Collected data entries
================
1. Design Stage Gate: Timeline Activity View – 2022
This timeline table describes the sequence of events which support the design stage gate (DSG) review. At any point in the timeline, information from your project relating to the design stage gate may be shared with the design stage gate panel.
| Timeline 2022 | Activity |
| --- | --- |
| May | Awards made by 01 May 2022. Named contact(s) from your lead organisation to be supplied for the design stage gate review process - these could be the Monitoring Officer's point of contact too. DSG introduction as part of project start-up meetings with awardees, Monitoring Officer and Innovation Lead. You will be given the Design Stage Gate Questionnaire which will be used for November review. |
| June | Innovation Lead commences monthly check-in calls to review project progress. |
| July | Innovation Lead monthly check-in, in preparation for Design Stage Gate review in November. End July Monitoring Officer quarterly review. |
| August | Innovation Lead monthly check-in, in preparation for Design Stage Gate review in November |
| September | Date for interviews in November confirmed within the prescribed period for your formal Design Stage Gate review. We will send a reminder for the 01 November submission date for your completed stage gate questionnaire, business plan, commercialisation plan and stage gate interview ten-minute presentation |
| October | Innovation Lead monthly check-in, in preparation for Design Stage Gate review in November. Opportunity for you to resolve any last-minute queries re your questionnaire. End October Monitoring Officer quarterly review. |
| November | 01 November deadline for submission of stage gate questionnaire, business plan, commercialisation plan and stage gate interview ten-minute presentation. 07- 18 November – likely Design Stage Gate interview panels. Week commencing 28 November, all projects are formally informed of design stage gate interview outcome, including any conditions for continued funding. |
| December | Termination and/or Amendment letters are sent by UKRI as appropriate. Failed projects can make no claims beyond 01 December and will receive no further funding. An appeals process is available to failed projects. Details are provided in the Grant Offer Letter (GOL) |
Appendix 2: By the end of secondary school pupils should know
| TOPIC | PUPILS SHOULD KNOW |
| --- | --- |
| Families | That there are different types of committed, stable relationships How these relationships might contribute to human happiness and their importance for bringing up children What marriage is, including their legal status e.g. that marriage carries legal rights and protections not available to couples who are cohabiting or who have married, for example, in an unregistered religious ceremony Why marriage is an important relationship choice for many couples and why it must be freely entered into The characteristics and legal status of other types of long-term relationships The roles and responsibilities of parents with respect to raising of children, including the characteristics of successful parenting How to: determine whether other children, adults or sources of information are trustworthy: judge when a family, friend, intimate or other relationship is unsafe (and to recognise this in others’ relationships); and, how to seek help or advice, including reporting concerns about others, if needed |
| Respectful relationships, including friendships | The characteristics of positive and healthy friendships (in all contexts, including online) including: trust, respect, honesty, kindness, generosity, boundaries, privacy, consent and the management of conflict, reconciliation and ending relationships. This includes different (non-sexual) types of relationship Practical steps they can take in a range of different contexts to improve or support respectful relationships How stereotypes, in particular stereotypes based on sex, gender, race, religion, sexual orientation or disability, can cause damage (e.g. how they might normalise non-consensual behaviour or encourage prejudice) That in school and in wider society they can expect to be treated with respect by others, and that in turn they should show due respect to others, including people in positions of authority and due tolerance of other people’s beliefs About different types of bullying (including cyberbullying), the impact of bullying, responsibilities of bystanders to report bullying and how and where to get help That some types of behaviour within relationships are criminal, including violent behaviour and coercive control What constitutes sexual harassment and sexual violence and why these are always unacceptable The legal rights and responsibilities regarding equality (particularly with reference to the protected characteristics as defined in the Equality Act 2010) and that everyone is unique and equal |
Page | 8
================
■ INSTRUCTIONS FOR THE TASK ■
Nothing in the records may be left out; transcribe all of them exactly.

■ ANSWER TO THIS PROBLEM ■
1. Design Stage Gate: Timeline Activity View – 2022
This timeline table describes the sequence of events which support the design stage gate (DSG) review. At any point in the timeline, information from your project relating to the design stage gate may be shared with the design stage gate panel.
| Timeline 2022 | Activity |
| --- | --- |
| May | Awards made by 01 May 2022. Named contact(s) from your lead organisation to be supplied for the design stage gate review process - these could be the Monitoring Officer's point of contact too. DSG introduction as part of project start-up meetings with awardees, Monitoring Officer and Innovation Lead. You will be given the Design Stage Gate Questionnaire which will be used for November review. |
| June | Innovation Lead commences monthly check-in calls to review project progress. |
| July | Innovation Lead monthly check-in, in preparation for Design Stage Gate review in November. End July Monitoring Officer quarterly review. |
| August | Innovation Lead monthly check-in, in preparation for Design Stage Gate review in November |
| September | Date for interviews in November confirmed within the prescribed period for your formal Design Stage Gate review. We will send a reminder for the 01 November submission date for your completed stage gate questionnaire, business plan, commercialisation plan and stage gate interview ten-minute presentation |
| October | Innovation Lead monthly check-in, in preparation for Design Stage Gate review in November. Opportunity for you to resolve any last-minute queries re your questionnaire. End October Monitoring Officer quarterly review. |
| November | 01 November deadline for submission of stage gate questionnaire, business plan, commercialisation plan and stage gate interview ten-minute presentation. 07- 18 November – likely Design Stage Gate interview panels. Week commencing 28 November, all projects are formally informed of design stage gate interview outcome, including any conditions for continued funding. |
| December | Termination and/or Amendment letters are sent by UKRI as appropriate. Failed projects can make no claims beyond 01 December and will receive no further funding. An appeals process is available to failed projects. Details are provided in the Grant Offer Letter (GOL) |
Appendix 2: By the end of secondary school pupils should know
| TOPIC | PUPILS SHOULD KNOW |
| --- | --- |
| Families | That there are different types of committed, stable relationships How these relationships might contribute to human happiness and their importance for bringing up children What marriage is, including their legal status e.g. that marriage carries legal rights and protections not available to couples who are cohabiting or who have married, for example, in an unregistered religious ceremony Why marriage is an important relationship choice for many couples and why it must be freely entered into The characteristics and legal status of other types of long-term relationships The roles and responsibilities of parents with respect to raising of children, including the characteristics of successful parenting How to: determine whether other children, adults or sources of information are trustworthy: judge when a family, friend, intimate or other relationship is unsafe (and to recognise this in others’ relationships); and, how to seek help or advice, including reporting concerns about others, if needed |
| Respectful relationships, including friendships | The characteristics of positive and healthy friendships (in all contexts, including online) including: trust, respect, honesty, kindness, generosity, boundaries, privacy, consent and the management of conflict, reconciliation and ending relationships. This includes different (non-sexual) types of relationship Practical steps they can take in a range of different contexts to improve or support respectful relationships How stereotypes, in particular stereotypes based on sex, gender, race, religion, sexual orientation or disability, can cause damage (e.g. how they might normalise non-consensual behaviour or encourage prejudice) That in school and in wider society they can expect to be treated with respect by others, and that in turn they should show due respect to others, including people in positions of authority and due tolerance of other people’s beliefs About different types of bullying (including cyberbullying), the impact of bullying, responsibilities of bystanders to report bullying and how and where to get help That some types of behaviour within relationships are criminal, including violent behaviour and coercive control What constitutes sexual harassment and sexual violence and why these are always unacceptable The legal rights and responsibilities regarding equality (particularly with reference to the protected characteristics as defined in the Equality Act 2010) and that everyone is unique and equal |
Page | 8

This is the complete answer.